Washburn isn't so sure that's obvious, so there might be a fight right there.

Granted, Utah County has a lot of address quirks.

One is the diagonal course that State Street/ U.S. 89 — a major thoroughfare — takes as it passes through Orem. The angled passage puts some west-side streets suddenly on the east side.

And, there's the confusion created where the city boundaries between Lindon and Orem merge. A motorist driving east on a street with a south designation suddenly finds himself on a north designated street simply by crossing the boundary line.

Then there's the fun of trying to reach a south Orem location only to find you are now deep in the heart of Provo. Surprise!

And someone heading to Woodland Hills might find himself briefly but effectively in Salem — if only for a few feet.

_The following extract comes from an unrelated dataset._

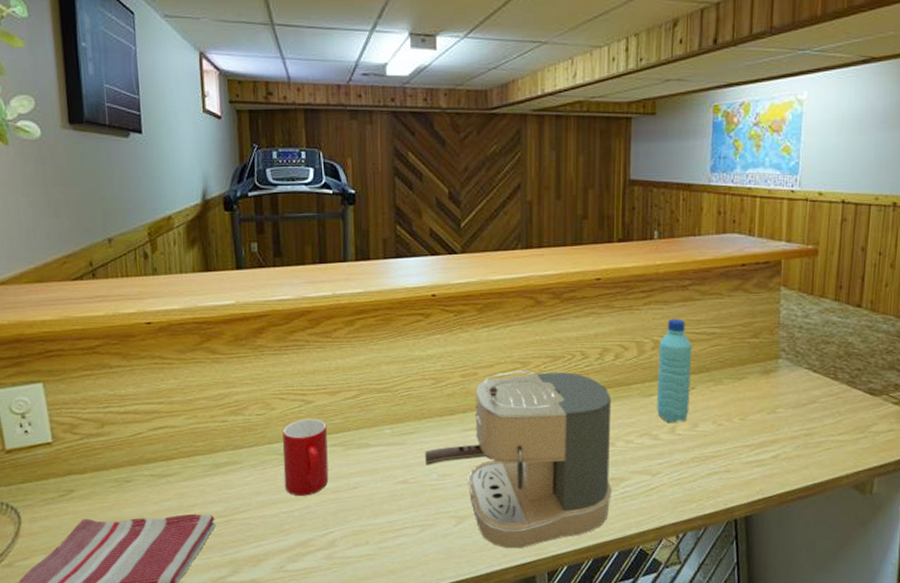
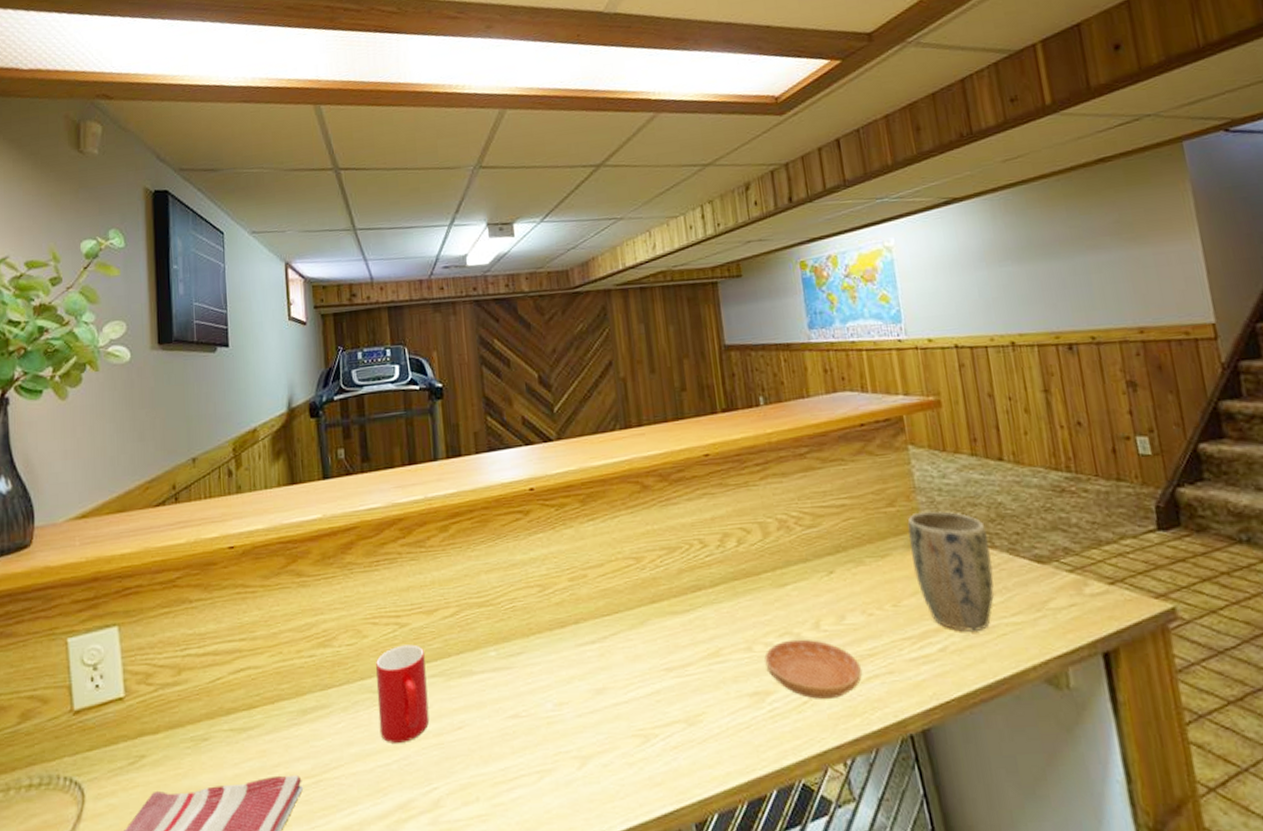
coffee maker: present [425,371,612,549] -> none [536,565,758,796]
saucer: none [624,439,704,487] -> present [764,639,862,699]
water bottle: present [657,319,693,423] -> none [784,492,832,617]
plant pot: none [764,344,833,444] -> present [907,511,995,632]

Such scenarios can certainly be aggravating, and for those driving a firetruck or an ambulance, it can be costly in terms of time.

But it wouldn't be easy and it wouldn't be cheap — especially for homeowners with house numbers embedded in stone or on granite markers and cities that would be making mass changes in street signage.

Some businesses, like Nu Skin International, could lose trademark addresses like One Center Street.

It's a given that some mail would be lost during the transition — things like invitations to a 50th class reunion or wedding invitations that were sent based on old databases.

White said the idea is just food for thought.